SRE Engineer Platforms
Lead SRE Engineer Platforms
BT's Platform Engineering team is responsible for building integrated, scalable, and robust enterprise journeys. We are currently seeking an experienced Lead SRE Engineer with a proven track record in designing, architecting, and implementing robust and durable applications, especially in the cloud and at scale.
About the Role
The Platform Support Lead will oversee operations support across the entire platform, ensuring stability, scalability, and performance. Acting as the central point for platform operations, this role will manage cross-functional teams, align processes, and ensure effective incident management. You will work closely with engineering, DevOps, and SRE teams to provide a seamless experience for developers and product owners.
Key Responsibilities
Operational Leadership
Oversee platform-wide operations, ensuring SLAs and reliability targets are consistently met.

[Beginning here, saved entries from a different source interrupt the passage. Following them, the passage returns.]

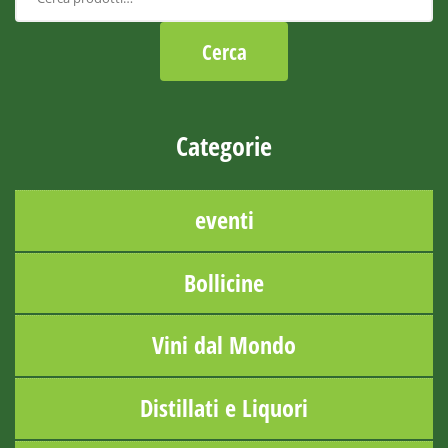
Categorie
eventi
Bollicine
Vini dal Mondo
Distillati e Liquori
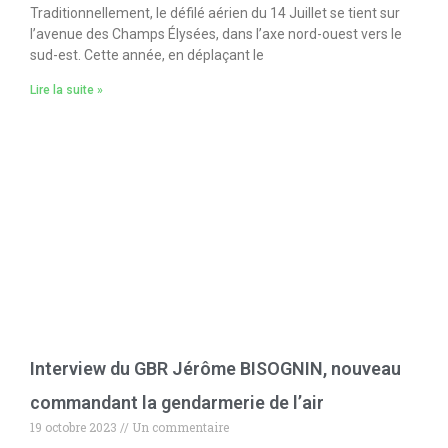
Traditionnellement, le défilé aérien du 14 Juillet se tient sur
l’avenue des Champs Élysées, dans l’axe nord-ouest vers le
sud-est. Cette année, en déplaçant le
Lire la suite »
Interview du GBR Jérôme BISOGNIN, nouveau
commandant la gendarmerie de l’air
19 octobre 2023
Un commentaire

Coordinate across teams to streamline processes and establish best practices for operational excellence.
Define and manage on-call rotations, ensuring adequate coverage and efficiency.
Incident Management
Develop and maintain comprehensive runbooks and playbooks for platform operations.
Lead incident response and resolution, conducting post-mortems and implementing improvements.
Proactively monitor platform health and prevent potential issues.
Process and Automation
Identify opportunities to enhance operational workflows and eliminate inefficiencies.
Drive automation initiatives to reduce manual tasks and improve platform scalability.
Collaborate with SRE and engineering teams to implement robust monitoring and alerting systems.
Stakeholder Collaboration
Serve as the liaison between operations and development teams, aligning on priorities and requirements.
Ensure platform performance meets the needs of developers, product owners, and end users.
Qualifications
5+ years of experience in platform or operations support, with a focus on large scale systems.
Strong understanding of platform engineering concepts, including Kubernetes K8s and AWS.
Proficiency in monitoring and observability tools e.g. Dynatrace, Prometheus.
Experience with CICD pipelines and automation tools e.g. GitLab, Pulumi.
Exceptional organizational and communication skills, with the ability to manage cross-functional initiatives.
Familiarity with incident response processes and post mortem analysis.
Leadership capabilities, including mentoring and coordination of operational teams.
Why Join Us
Opportunity to work with cutting edge cloud and DevOps technologies.
A collaborative team environment that encourages innovation and growth.
Hands on exposure to scalable architectures and automation practices.
Support for professional development and certifications in AWS, Kubernetes, and other modern technologies.